17.2.5 Supported Property Types for Supervised GraphWise Model
The model supports two types of properties for both vertices and edges:
continuous properties
(boolean, double, float, integer, long)categorical properties
(string)
For categorical properties, two categorical configurations are possible:
one-hot-encoding
: Each category is mapped to a vector, that is concatenated to other features (default)embedding table
: Each category is mapped to an embedding that is concatenated to other features and is trained along with the model
opg4j> import oracle.pgx.config.mllib.inputconfig.CategoricalPropertyConfig;
opg4j> var prop1config = analyst.categoricalPropertyConfigBuilder("vertex_str_feature_1").
oneHotEncoding().
setMaxVocabularySize(100).
build()
opg4j> var prop2config = analyst.categoricalPropertyConfigBuilder("vertex_str_feature_2").
embeddingTable().
setShared(false). // set whether to share the vocabulary or not when several vertex types have a property with the same name
setEmbeddingDimension(32).
setOutOfVocabularyProbability(0.001). // probability to set the word embedding to the out-of-vocabulary embedding
build()
opg4j> var model = analyst.supervisedGraphWiseModelBuilder().
setVertexInputPropertyNames(
"vertex_int_feature_1", // continuous feature
"vertex_str_feature_1", // string feature using one-hot-encoding
"vertex_str_feature_2", // string feature using embedding table
"vertex_str_feature_3" // string feature using one-hot-encoding (default)
).
setVertexTargetPropertyName("label").
setVertexInputPropertyConfigs(prop1config, prop2config).
build()
import oracle.pgx.config.mllib.inputconfig.CategoricalPropertyConfig;
import oracle.pgx.config.mllib.inputconfig.InputPropertyConfig;
InputPropertyConfig prop1config = analyst.categoricalPropertyConfigBuilder("vertex_str_feature_1")
.oneHotEncoding()
.setMaxVocabularySize(100)
.build();
InputPropertyConfig prop2config = analyst.categoricalPropertyConfigBuilder("vertex_str_feature_2")
.embeddingTable()
.setShared(false) // set whether to share the vocabulary or not when several vertex types have a property with the same name
.setEmbeddingDimension(32)
.setOutOfVocabularyProbability(0.001) // probability to set the word embedding to the out-of-vocabulary embedding
.build();
SupervisedGraphWiseModelBuilder model = analyst.supervisedGraphWiseModelBuilder()

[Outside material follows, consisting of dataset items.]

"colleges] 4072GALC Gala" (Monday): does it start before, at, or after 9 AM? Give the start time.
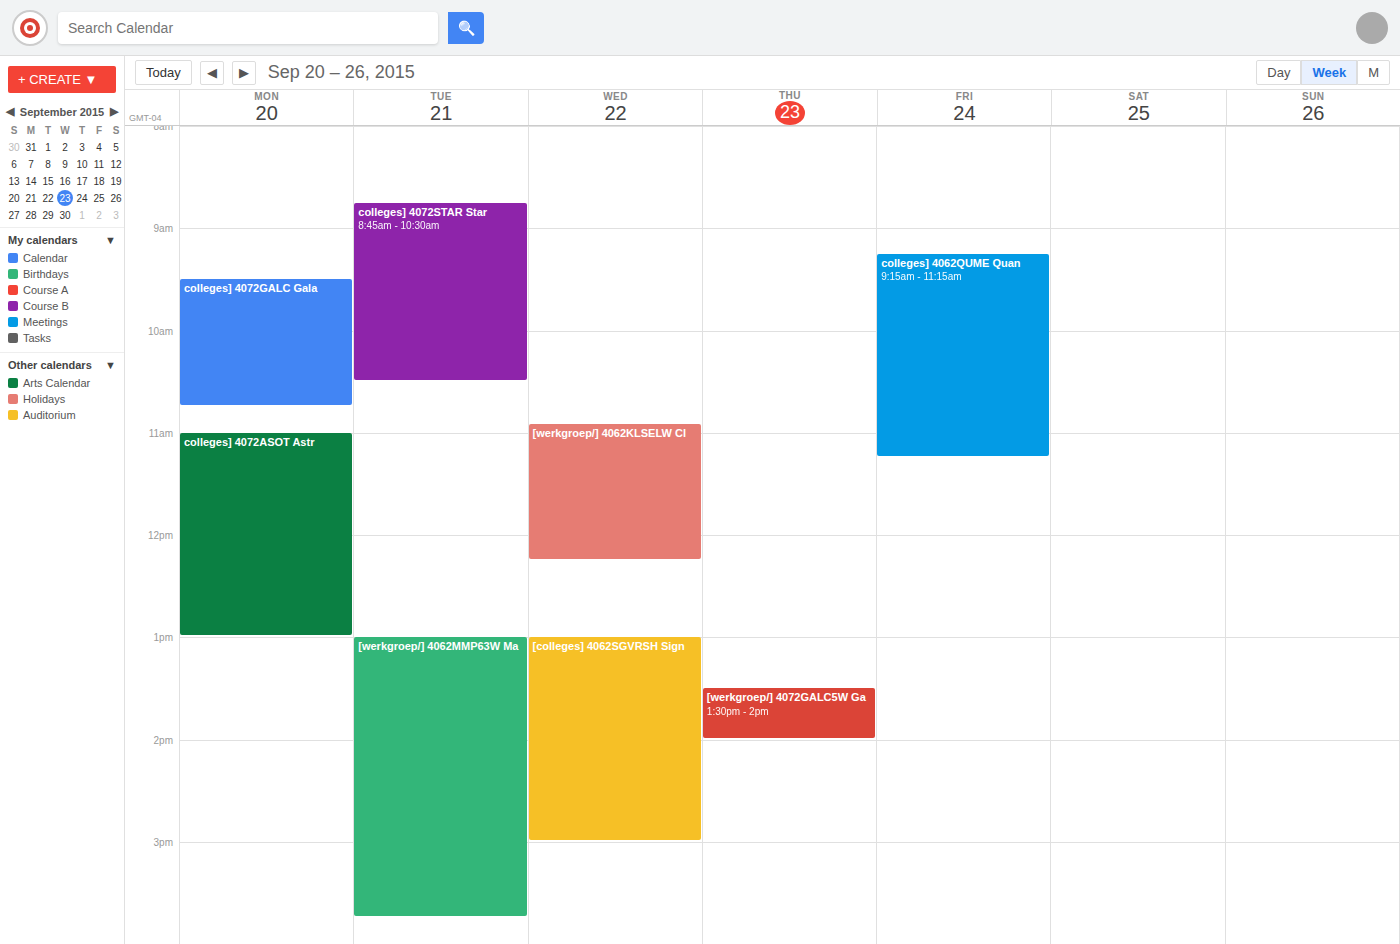
9:30 AM -- after 9 AM, 30 minutes below the 9 AM line.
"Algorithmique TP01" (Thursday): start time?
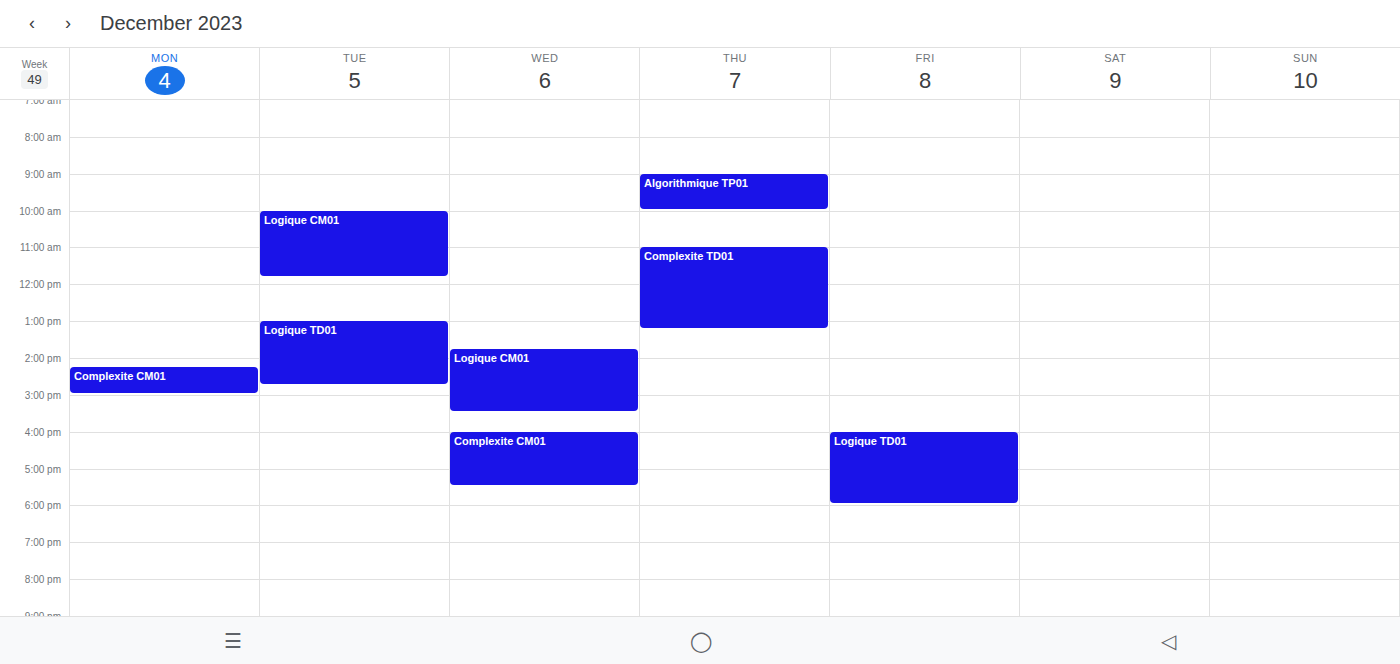
9:00 AM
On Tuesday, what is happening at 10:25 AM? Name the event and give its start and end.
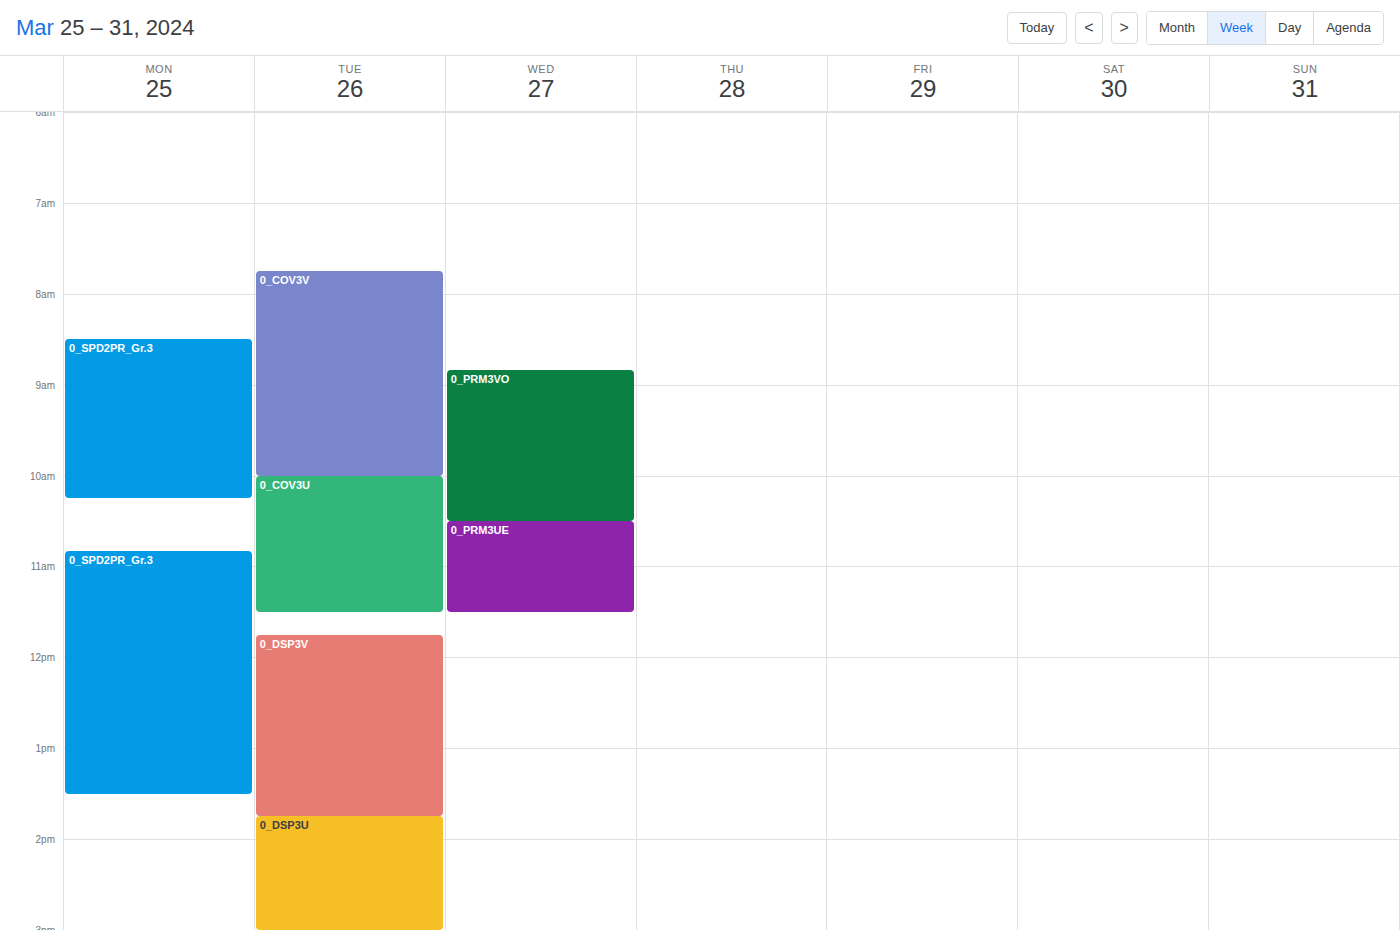
"0_COV3U", 10:00 AM to 11:30 AM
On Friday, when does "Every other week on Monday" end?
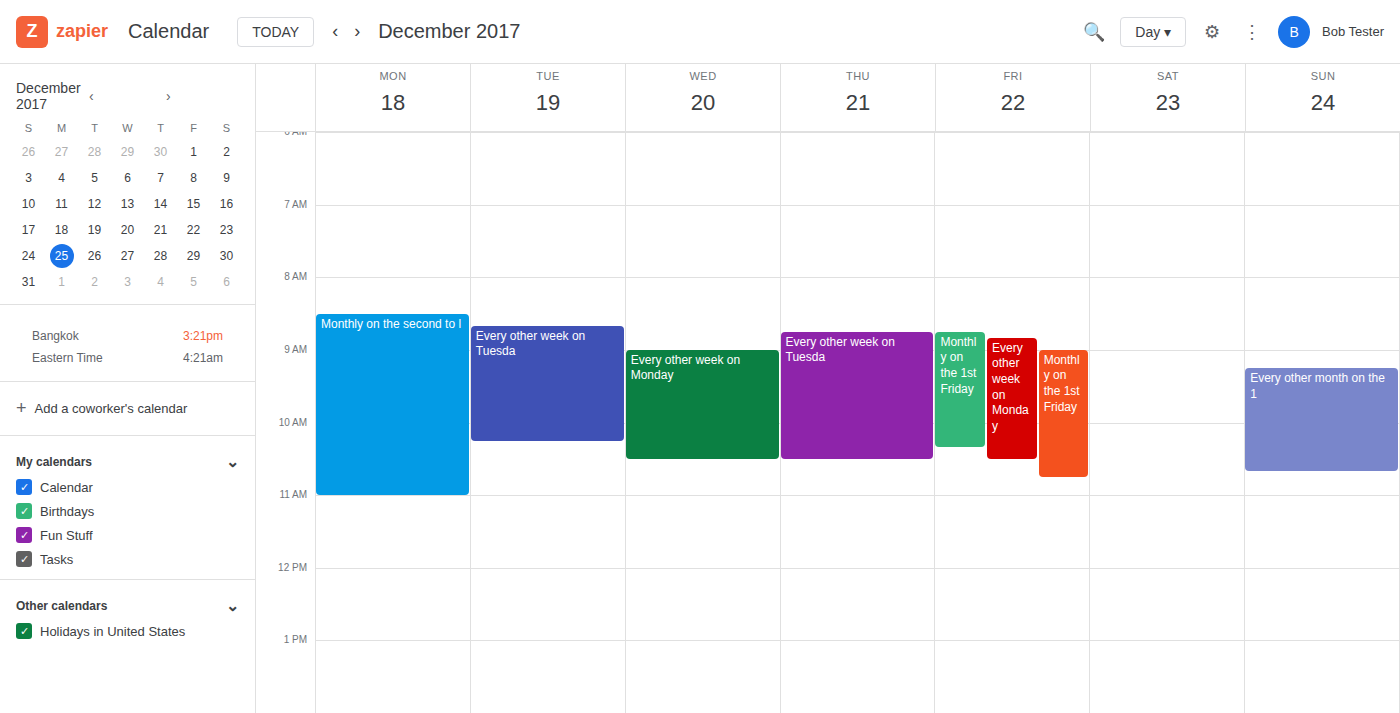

.setVertexInputPropertyNames(
"vertex_int_feature_1", // continuous feature
"vertex_str_feature_1", // string feature using one-hot-encoding
"vertex_str_feature_2", // string feature using embedding table
"vertex_str_feature_3" // string feature using one-hot-encoding (default)
)
.setVertexInputPropertyConfigs(prop1config, prop2config)
.setVertexTargetPropertyName("label")
.build();
vertex_input_property_configs = [
analyst.one_hot_encoding_categorical_property_config(
property_name="vertex_str_feature_1",
max_vocabulary_size=100,
),
analyst.learned_embedding_categorical_property_config(
property_name="vertex_str_feature_2",
embedding_dim=4,
shared=False, // set whether to share the vocabulary or not when several types have a property with the same name
oov_probability=0.001 // probability to set the word embedding to the out-of-vocabulary embedding
)
]
model_params = dict(
vertex_input_property_names=[
"vertex_int_feature_1", // continuous feature
"vertex_str_feature_1", // string feature using one-hot-encoding
"vertex_str_feature_2", // string feature using embedding table
"vertex_str_feature_3", // string feature using one-hot-encoding (default)
],
vertex_input_property_configs=vertex_input_property_configs,
vertex_target_property_name="label"
)
model = analyst.supervised_graphwise_builder(**model_params)